REQUIRED WORK:
Extract the full article on the Supernova social media startup, reproducing it word for word.

DOCUMENT EXCERPT:
═══

Former Saatchi advertising maestro Dominic O’Meara wants to show us all the path to social media enlightenment with his new startup, Supernova.
It is being marketed as an ethical alternative for Instagram and Facebook, which have been accused of spreading misinformation and causing mental health problems. O’Meara wants to test his belief that a growing slice of the population is craving a life- affirming, glass-half-full outlook instead.
And with a pledge to donate over half of its earnings to charitable causes, he explained that if Supernova can coax a mere one per cent of the social media advertising market away from the big players, he’ll be handing £600m to charities every year.
“That one per cent is completely possible,” O’Meara said. “People are cheering us on: they think it’s about time someone brought an alternative to this market, and one that is ethically driven.”
Recent studies show that teens and young people are abandoning Instagram and Facebook in droves. But while Mark Zuckerberg may have been shaken by whistleblower Frances Haugen’s claims that the platform stokes division in pursuit of profit, it’s safe to say his spot among the super-rich elite is firmly cemented by an estimated $89bn (£65bn) personal fortune.

═══

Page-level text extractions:
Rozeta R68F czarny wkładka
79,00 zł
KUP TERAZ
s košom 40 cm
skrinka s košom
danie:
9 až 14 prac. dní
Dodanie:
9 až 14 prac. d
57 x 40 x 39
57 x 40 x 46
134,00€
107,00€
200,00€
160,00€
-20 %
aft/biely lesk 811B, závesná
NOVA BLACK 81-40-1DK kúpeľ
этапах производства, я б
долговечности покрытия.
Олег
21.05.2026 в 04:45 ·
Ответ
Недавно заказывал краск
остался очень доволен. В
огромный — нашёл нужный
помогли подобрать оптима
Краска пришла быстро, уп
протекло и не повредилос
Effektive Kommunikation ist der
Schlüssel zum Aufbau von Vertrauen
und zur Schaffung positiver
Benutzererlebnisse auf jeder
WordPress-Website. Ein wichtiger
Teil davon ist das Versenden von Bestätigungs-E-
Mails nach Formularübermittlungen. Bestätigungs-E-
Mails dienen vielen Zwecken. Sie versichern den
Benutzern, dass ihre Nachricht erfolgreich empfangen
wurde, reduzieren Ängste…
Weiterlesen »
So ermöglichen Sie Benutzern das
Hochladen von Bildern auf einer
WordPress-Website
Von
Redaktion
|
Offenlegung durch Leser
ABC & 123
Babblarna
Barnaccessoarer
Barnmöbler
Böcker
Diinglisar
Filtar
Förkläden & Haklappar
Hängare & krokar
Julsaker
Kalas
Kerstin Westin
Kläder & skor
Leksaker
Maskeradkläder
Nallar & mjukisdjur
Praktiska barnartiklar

═══

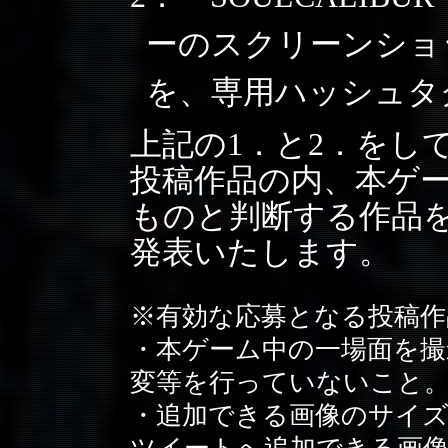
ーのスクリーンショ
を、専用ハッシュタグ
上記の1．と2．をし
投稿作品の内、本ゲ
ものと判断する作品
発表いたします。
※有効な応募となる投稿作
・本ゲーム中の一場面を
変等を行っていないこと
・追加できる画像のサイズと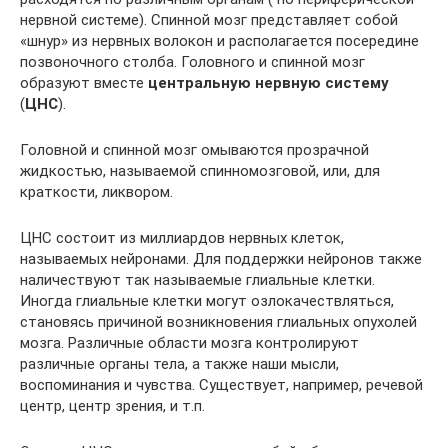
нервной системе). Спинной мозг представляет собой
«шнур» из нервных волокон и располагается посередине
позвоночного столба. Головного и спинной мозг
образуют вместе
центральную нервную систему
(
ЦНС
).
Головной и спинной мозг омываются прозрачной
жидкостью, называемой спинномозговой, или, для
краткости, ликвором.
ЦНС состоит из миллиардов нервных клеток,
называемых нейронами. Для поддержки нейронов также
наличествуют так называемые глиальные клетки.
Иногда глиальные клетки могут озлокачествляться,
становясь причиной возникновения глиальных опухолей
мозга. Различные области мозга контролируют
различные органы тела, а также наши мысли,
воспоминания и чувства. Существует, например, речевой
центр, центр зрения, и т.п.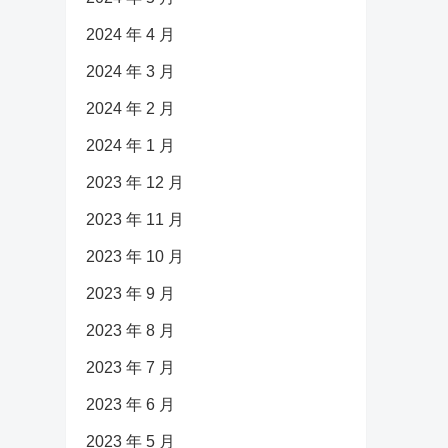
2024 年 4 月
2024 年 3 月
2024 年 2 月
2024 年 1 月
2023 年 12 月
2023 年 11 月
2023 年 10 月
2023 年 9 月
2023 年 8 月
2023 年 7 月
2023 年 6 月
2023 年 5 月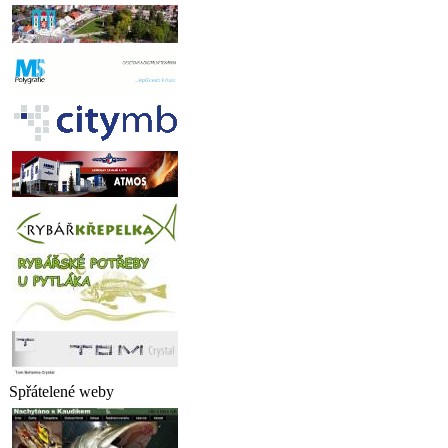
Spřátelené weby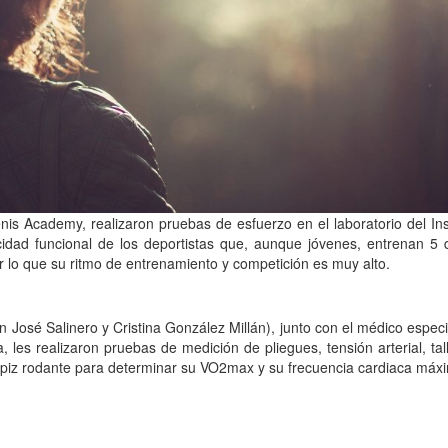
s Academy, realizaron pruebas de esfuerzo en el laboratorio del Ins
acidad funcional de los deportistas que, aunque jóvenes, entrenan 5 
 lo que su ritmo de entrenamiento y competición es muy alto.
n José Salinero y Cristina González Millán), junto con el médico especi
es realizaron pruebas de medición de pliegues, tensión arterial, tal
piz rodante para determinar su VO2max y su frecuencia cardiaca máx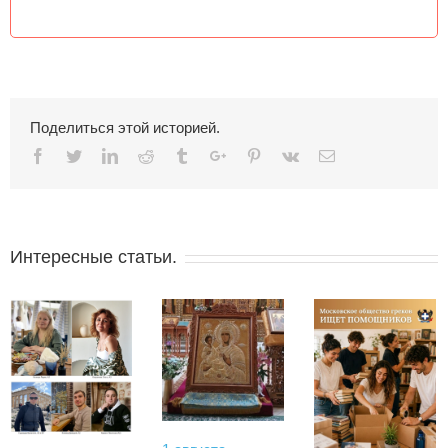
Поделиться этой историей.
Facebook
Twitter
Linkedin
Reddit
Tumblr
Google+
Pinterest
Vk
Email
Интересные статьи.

═══

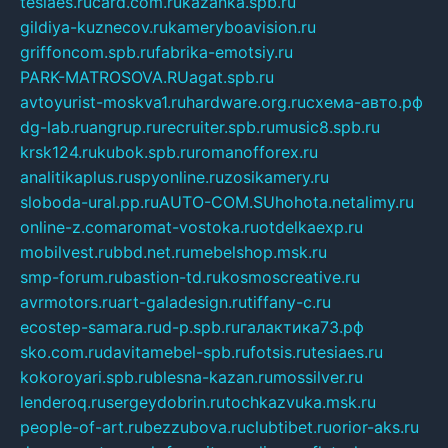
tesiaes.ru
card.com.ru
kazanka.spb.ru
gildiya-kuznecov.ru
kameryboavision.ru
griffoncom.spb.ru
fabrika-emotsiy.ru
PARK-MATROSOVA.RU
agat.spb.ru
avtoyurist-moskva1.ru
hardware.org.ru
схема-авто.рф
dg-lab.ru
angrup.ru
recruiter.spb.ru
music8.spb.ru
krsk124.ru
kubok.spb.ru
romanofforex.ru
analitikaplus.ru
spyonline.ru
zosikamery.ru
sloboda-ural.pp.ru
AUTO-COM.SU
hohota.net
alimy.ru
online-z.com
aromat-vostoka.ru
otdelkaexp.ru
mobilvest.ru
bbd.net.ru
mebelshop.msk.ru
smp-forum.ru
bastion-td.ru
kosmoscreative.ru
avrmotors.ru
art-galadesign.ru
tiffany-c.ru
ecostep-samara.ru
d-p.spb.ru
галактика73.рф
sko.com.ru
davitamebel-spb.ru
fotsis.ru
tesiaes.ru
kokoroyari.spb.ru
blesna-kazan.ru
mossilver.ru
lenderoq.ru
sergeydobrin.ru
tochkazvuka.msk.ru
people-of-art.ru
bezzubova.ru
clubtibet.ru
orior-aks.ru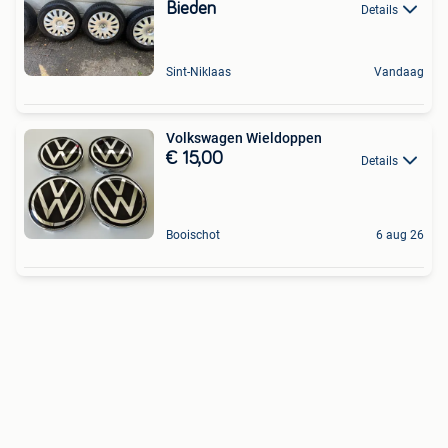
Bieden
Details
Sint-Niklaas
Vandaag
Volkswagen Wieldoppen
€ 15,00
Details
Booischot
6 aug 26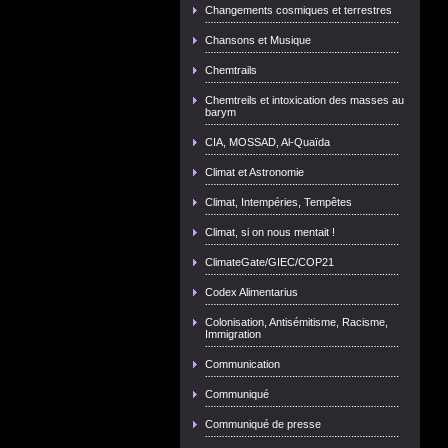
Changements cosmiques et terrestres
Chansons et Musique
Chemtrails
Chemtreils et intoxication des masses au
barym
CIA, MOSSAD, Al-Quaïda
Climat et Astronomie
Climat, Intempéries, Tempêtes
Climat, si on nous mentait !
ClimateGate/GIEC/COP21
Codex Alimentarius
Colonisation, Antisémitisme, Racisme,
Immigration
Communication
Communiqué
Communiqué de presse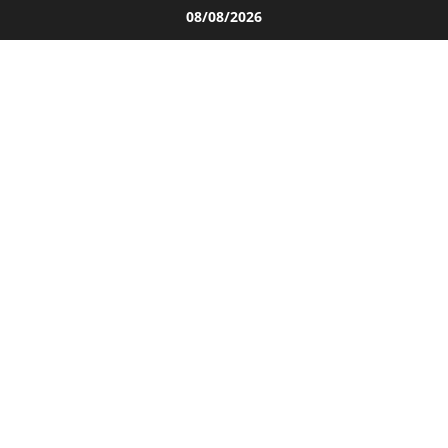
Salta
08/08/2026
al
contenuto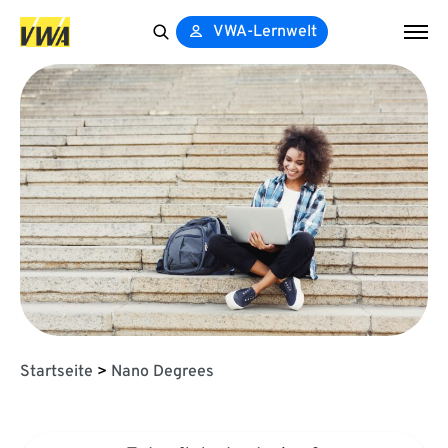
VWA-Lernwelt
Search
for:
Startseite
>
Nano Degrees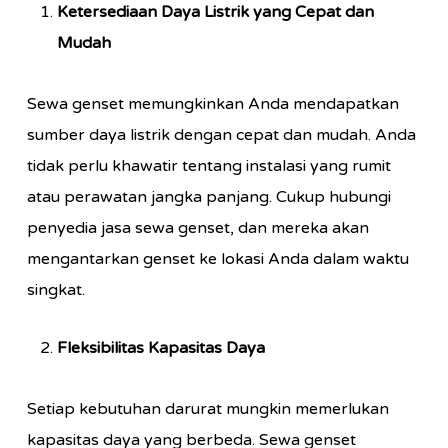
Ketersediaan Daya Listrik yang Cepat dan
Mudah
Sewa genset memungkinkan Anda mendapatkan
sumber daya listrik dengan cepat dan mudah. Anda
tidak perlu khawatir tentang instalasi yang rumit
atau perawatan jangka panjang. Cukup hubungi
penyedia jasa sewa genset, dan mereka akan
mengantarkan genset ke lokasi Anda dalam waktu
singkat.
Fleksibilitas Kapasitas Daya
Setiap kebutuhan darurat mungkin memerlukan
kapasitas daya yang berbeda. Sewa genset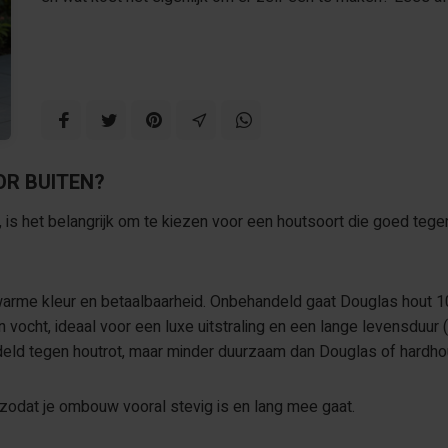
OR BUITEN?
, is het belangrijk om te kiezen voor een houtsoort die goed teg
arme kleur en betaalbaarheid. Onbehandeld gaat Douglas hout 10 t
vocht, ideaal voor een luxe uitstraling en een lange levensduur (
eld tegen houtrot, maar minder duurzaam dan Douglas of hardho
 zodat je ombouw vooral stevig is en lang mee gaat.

═══

EXERCISE RESPONSE:
Former Saatchi advertising maestro Dominic O’Meara wants to show us all the path to social media enlightenment with his new startup, Supernova.
It is being marketed as an ethical alternative for Instagram and Facebook, which have been accused of spreading misinformation and causing mental health problems. O’Meara wants to test his belief that a growing slice of the population is craving a life- affirming, glass-half-full outlook instead.
And with a pledge to donate over half of its earnings to charitable causes, he explained that if Supernova can coax a mere one per cent of the social media advertising market away from the big players, he’ll be handing £600m to charities every year.
“That one per cent is completely possible,” O’Meara said. “People are cheering us on: they think it’s about time someone brought an alternative to this market, and one that is ethically driven.”
Recent studies show that teens and young people are abandoning Instagram and Facebook in droves. But while Mark Zuckerberg may have been shaken by whistleblower Frances Haugen’s claims that the platform stokes division in pursuit of profit, it’s safe to say his spot among the super-rich elite is firmly cemented by an estimated $89bn (£65bn) personal fortune.